* **What to produce**
Please swap every "PathElement" in the listing for "PathNode" and write out its text again with nothing else changed, leaving the pictures out.

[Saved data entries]
☆ ☆ ☆

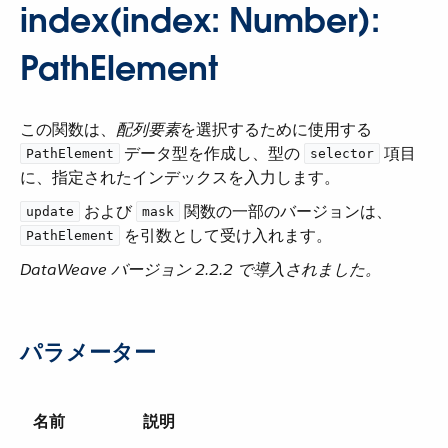
index(index: Number):
PathElement
この関数は、​
配列要素
​を選択するために使用する ​
​ データ型を作成し、型の ​
​ 項目
PathElement
selector
に、指定されたインデックスを入力します。
​ および ​
​ 関数の一部のバージョンは、​
update
mask
​ を引数として受け入れます。
PathElement
DataWeave バージョン 2.2.2 で導入されました。
パラメーター
名前
説明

☆ ☆ ☆

* **Solution for this exercise**
index(index: Number):
PathNode
この関数は、​
配列要素
​を選択するために使用する ​
​ データ型を作成し、型の ​
​ 項目
PathNode
selector
に、指定されたインデックスを入力します。
​ および ​
​ 関数の一部のバージョンは、​
update
mask
​ を引数として受け入れます。
PathNode
DataWeave バージョン 2.2.2 で導入されました。
パラメーター
名前
説明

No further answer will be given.